Die Spekulationen über die Zukunft der Credit Suisse reissen auch in der neuen Woche nicht ab. Denn die Grossbank steckt seit vielen Monaten in einer weitgehend selbstverschuldeten Krise. Bisher konnte sie allerdings nicht aufzeigen, wie sie aus dieser Situation herausfinden will. Einzig dies hat die CS jüngst verlauten lassen: Sie prüfe derzeit, gewisse Teile ihrer Geschäfte zu verkaufen.
Allerdings ist das sehr vage und mögliche Verkäufe gehen nicht so schnell vonstatten, gibt Andreas Venditti zu bedenken – er ist Analyst bei der Bank Vontobel: «Es geht um Verhandlungen mit potenziellen Käufern. Diese Prozesse sind nicht von heute auf morgen abgeschlossen. Ich vermute, das CS-Management braucht ein paar Wochen Zeit, um solche Verhandlungen zu Ende führen zu können.»
Deshalb schweigt die CS-Führung eisern und hält am Termin von Ende Oktober fest. Dann wird sie auch die Geschäftszahlen zum dritten Quartal präsentieren. Diese werden übrigens nichts an der schwierigen Situation der Bank ändern – denn die Zahlen werden einmal mehr wenig berauschend sein, wie die Bank selbst schon angekündigt hat.
Die Zeit drängt für die CS
Die CS steht also nicht nur unter enormem Zeitdruck, sondern sie verhandelt auch noch aus einer Position der Schwäche: «Jeder potenzielle Käufer weiss, dass die CS unbedingt Teile verkaufen möchte. Dementsprechend werden die Angebote nicht sehr attraktiv für die CS ausfallen», sagt Venditti.
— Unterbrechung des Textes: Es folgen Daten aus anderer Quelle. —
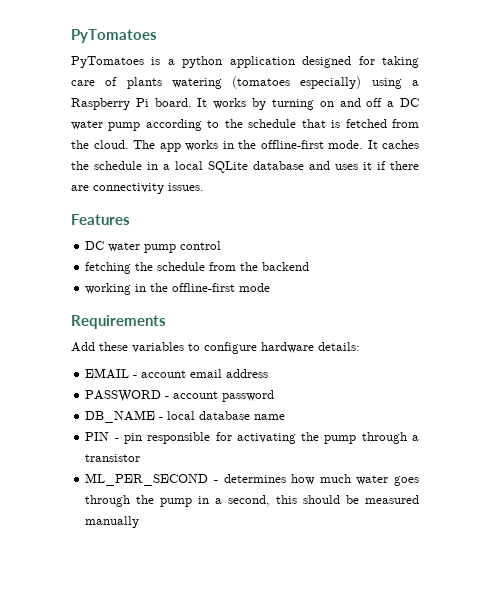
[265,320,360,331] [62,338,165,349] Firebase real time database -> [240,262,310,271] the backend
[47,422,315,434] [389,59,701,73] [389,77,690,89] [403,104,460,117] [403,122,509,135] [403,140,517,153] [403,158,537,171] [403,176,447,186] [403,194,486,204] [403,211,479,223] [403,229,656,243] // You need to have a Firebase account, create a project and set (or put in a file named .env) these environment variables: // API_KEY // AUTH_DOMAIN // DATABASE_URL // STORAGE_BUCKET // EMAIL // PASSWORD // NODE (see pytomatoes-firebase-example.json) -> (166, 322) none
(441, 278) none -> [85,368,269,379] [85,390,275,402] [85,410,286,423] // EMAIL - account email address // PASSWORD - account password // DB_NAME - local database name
Aber genau das wäre das Ziel, wenn die CS gewisse Unternehmensteile verkauft: möglichst viel frisches Kapital damit einnehmen. Denn die Bank neu aufstellen, ist teuer. Angestellte entlassen kostet viel Geld, hinzu kommen möglicherweise zusätzliche Abschreiber.
Gefangen in der Negativspirale
Der andere Weg, an frisches Kapital zu kommen, wäre über eine Kapitalerhöhung – das heisst, die Bank würde neue Aktien ausgeben. Allerdings: Je tiefer der Aktienkurs, desto mehr Aktien muss sie anbieten, um auf eine sinnvolle Summe an neuem Kapital zu kommen. Damit verärgert die Bank aber ihre bestehenden Aktionärinnen, die ohnehin schon grosse Verluste erlitten haben.
Vontobel-Analyst Venditti spricht von einer Negativspirale, in der sich die CS befindet. «Je tiefer der Kurs ist, desto verwässernder wird ein Kapitalerhöhung, wenn es dazu kommen sollte. Dementsprechend treibt dies den Kurs noch weiter nach unten.»
Die Credit Suisse muss ihre Hausaufgaben selber machen. Die Restrukturierung wird ihr niemand abnehmen.
Stellt sich die Frage, ob allenfalls plötzlich ein weisser Ritter auftaucht. Denn aufgrund des tiefen Aktienkurses ist auch der Börsenwert der CS stark gesunken und beträgt aktuell rund zehn Milliarden Franken. Das ist gleich viel wie derjenige der Privatbank Julius Bär – nur dass diese zehnmal kleiner ist. Vor diesem Hintergrund wäre es ein vergleichbar Leichtes, die CS zu übernehmen.
Was, wenn sich der Nebel lichtet?
Dieses Szenario hält Venditti allerdings im Moment für eher unwahrscheinlich: «Die Credit Suisse muss ihre Hausaufgaben selber machen. Die Restrukturierung wird ihr niemand abnehmen.» Anders sieht die Situation möglicherweise aus, wenn sich der Nebel gelichtet hat und klarer ist, wohin die CS steuert.
Gleichzeitig sind die vielen offenen Fragen rund um die Zukunft der altehrwürdigen Bank schlecht für das tägliche Geschäft. Denn im Bankgeschäft zählt vor allem eines: Vertrauen und Stabilität. Beides muss sich die Bank erst wieder erarbeiten.